Chi ha figli in età scolare non può non conoscerlo. Per chi invece ne ignorasse l’esistenza, Capitan Mutanda (Captain Underpants), in arrivo il 1° novembre nelle sale italiane nella sua versione cinematografica, è il “supereroe” di una serie di romanzi per bambini nato dall’immaginazione di Dav Pilkey. Una vera e propria star della carta stampata, protagonista di un inesaurito successo planetario che ha saputo snocciolare, uno dopo l’altro, dodici libri e tre spin-off venduti in oltre settanta milioni di copie e tradotti in venti lingue diverse.
Ora la Dreamworks sta per portarlo sul grande schermo in un demenziale cartoon, probabilmente il primo di un possibile “franchise” di lunga durata. I personaggi principali – come nel libro, ma coi loro nomi originali – sono due bimbetti famosi per le loro marachelle, Harold e George, compagni di classe inseparabili (frequentano insieme la quarta elementare) e amici per la pelle. Uno biondissimo e perfettamente “wasp”, l’altro appartenente alla comunità afroamericana, quando non ne stanno combinando una delle loro passano il tempo in una casetta sull’albero, inventando storie e disegnando fumetti. Sono loro, nella dimensione meta-testuale, ad aver dato i natali al Capitan Mutanda, difensore “per caso” vestito solo di un paio di mutandoni e di un rudimentale mantelluccio rosso.
A rendere la vita impossibile ai due monelli è il preside della scuola, l’irascibile signor Grugno, seriamente intenzionato a spezzarne l’amicizia, destinandoli in classi diverse. Per opporsi a una così terribile punizione, i ragazzini ipnotizzano Grugno con un anello magico trovato in una scatola di cereali per poi trasformarlo – tra la laaaaaa – in Capitan Mutanda con un semplice schiocco delle dita (ma basterà uno spruzzo d’acqua per riportarlo allo stato originario, malumore compreso). Come in ogni storia di supereroi che si rispetti c’è anche un villain da sconfiggere. E chi meglio di un professore di scienze, il professor Pannolino, in realtà un inventore pazzo poco incline all’ironia, può interpretare la parte del cattivo?

## VOCI DEL DATASET
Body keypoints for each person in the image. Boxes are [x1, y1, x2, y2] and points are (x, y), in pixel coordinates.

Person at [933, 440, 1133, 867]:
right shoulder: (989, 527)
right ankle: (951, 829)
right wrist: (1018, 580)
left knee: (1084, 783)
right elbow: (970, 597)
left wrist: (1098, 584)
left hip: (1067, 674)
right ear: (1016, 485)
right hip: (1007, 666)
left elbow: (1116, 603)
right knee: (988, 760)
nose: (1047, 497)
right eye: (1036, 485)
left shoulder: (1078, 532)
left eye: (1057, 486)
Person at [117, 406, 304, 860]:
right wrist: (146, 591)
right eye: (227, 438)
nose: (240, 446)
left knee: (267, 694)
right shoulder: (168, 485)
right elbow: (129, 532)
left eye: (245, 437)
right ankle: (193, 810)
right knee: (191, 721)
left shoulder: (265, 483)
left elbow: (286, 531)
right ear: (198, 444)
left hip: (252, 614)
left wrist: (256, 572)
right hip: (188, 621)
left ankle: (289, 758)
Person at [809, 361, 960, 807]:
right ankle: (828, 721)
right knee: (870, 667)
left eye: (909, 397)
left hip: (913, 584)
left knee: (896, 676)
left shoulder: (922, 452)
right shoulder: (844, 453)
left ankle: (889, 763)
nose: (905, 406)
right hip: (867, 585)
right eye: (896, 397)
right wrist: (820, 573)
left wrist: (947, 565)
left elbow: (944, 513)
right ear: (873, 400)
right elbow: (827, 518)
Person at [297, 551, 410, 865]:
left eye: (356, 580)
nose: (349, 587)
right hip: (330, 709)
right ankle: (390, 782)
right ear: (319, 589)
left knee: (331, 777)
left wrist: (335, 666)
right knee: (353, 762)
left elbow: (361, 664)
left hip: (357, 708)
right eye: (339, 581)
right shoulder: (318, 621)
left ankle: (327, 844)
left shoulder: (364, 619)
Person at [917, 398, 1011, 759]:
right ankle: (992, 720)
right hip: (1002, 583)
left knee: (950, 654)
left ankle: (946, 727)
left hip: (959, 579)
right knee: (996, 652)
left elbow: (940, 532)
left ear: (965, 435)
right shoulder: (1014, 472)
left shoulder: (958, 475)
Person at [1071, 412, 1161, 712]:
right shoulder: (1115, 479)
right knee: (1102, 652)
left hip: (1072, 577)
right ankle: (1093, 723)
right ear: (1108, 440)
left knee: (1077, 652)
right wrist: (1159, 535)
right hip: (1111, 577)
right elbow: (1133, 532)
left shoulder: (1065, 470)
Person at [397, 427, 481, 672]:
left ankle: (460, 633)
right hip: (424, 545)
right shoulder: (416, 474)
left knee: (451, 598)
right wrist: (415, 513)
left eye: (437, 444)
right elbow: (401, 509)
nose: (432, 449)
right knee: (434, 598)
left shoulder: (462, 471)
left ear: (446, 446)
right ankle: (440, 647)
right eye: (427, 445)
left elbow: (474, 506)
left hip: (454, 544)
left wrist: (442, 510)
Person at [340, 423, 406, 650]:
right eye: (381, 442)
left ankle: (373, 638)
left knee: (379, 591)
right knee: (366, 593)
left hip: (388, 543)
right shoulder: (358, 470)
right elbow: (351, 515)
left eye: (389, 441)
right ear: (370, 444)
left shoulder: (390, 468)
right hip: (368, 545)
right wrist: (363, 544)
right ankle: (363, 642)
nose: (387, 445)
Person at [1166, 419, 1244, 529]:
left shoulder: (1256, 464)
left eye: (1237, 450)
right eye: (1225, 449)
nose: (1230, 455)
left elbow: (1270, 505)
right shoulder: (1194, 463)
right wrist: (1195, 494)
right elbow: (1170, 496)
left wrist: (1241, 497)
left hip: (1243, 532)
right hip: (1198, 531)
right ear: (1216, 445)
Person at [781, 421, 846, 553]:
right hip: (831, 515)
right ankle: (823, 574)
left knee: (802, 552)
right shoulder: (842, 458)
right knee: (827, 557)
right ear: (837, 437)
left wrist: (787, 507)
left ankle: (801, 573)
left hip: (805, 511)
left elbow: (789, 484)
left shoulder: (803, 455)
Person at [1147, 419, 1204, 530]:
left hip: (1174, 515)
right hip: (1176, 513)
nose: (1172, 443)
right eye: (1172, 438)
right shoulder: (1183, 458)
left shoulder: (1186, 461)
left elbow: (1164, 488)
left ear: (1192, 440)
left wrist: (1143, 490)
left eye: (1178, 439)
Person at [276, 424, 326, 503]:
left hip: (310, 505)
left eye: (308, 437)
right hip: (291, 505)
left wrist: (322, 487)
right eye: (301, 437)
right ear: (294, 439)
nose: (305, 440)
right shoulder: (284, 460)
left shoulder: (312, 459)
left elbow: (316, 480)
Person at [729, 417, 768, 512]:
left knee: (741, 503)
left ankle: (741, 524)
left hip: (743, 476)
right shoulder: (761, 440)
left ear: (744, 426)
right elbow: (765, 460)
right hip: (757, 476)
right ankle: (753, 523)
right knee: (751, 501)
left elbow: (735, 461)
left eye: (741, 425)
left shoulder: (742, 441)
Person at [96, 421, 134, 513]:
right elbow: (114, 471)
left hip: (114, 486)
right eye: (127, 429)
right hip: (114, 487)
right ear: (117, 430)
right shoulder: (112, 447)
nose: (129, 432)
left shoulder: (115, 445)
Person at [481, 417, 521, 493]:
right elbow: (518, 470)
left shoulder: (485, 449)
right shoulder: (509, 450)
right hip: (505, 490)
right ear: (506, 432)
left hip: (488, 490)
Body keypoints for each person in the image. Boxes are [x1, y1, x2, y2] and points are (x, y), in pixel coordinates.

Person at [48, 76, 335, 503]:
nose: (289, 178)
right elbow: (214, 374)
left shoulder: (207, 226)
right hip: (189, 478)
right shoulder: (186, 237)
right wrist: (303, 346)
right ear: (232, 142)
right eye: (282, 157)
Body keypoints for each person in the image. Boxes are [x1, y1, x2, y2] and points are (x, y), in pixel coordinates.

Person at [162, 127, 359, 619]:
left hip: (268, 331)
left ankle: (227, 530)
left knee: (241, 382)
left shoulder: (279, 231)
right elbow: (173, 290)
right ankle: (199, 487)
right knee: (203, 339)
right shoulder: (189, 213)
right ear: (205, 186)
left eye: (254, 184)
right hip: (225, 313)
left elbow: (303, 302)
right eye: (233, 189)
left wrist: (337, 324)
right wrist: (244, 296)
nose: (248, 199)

## CONSEGNA
Elenca tutti i personaggi della storia di Capitan Mutanda che il testo di partenza chiama per nome.

## SOLUZIONE
Capitan Mutanda, Harold, George, il signor Grugno, il professor Pannolino